▶ _What is required_:
Collect every line in the listing below that contains the word "REHAU", and copy each one as it appears.

[Saved entries]
########################################

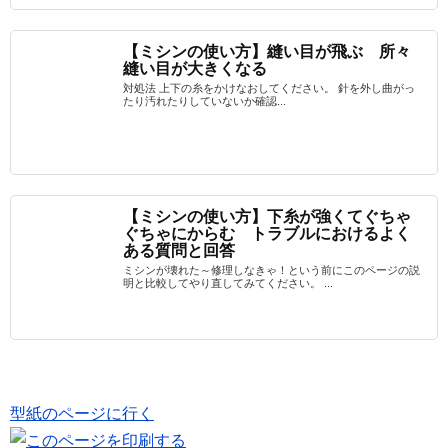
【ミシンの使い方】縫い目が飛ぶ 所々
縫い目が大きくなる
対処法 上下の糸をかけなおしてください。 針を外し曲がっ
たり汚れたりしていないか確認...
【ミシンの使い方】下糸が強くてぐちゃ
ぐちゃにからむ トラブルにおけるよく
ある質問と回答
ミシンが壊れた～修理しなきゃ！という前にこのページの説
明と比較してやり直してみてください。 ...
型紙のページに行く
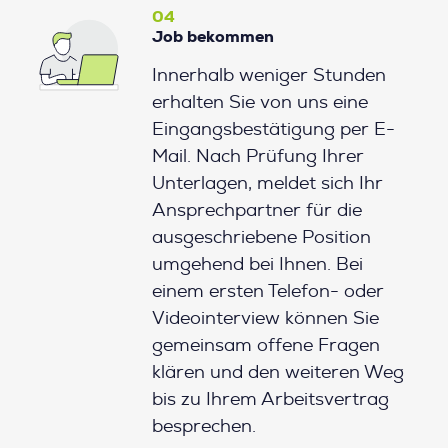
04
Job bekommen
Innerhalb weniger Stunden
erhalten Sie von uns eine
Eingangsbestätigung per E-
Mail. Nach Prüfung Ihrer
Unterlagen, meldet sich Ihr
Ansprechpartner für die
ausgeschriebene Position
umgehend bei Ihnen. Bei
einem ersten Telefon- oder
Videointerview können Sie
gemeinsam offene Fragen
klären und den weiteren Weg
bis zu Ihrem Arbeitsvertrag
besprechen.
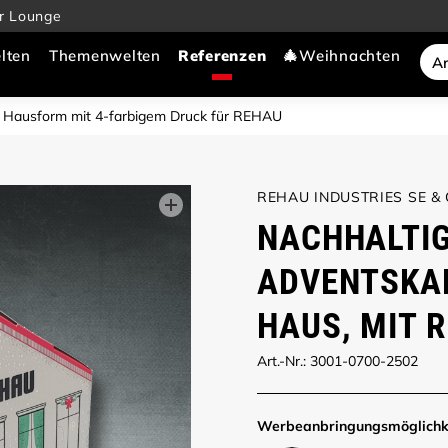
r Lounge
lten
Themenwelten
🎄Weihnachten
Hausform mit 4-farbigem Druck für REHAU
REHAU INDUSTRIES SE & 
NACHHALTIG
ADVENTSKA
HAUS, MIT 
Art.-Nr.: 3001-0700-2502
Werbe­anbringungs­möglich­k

########################################

▶ _Your solution_:
Hausform mit 4-farbigem Druck für REHAU
REHAU INDUSTRIES SE & 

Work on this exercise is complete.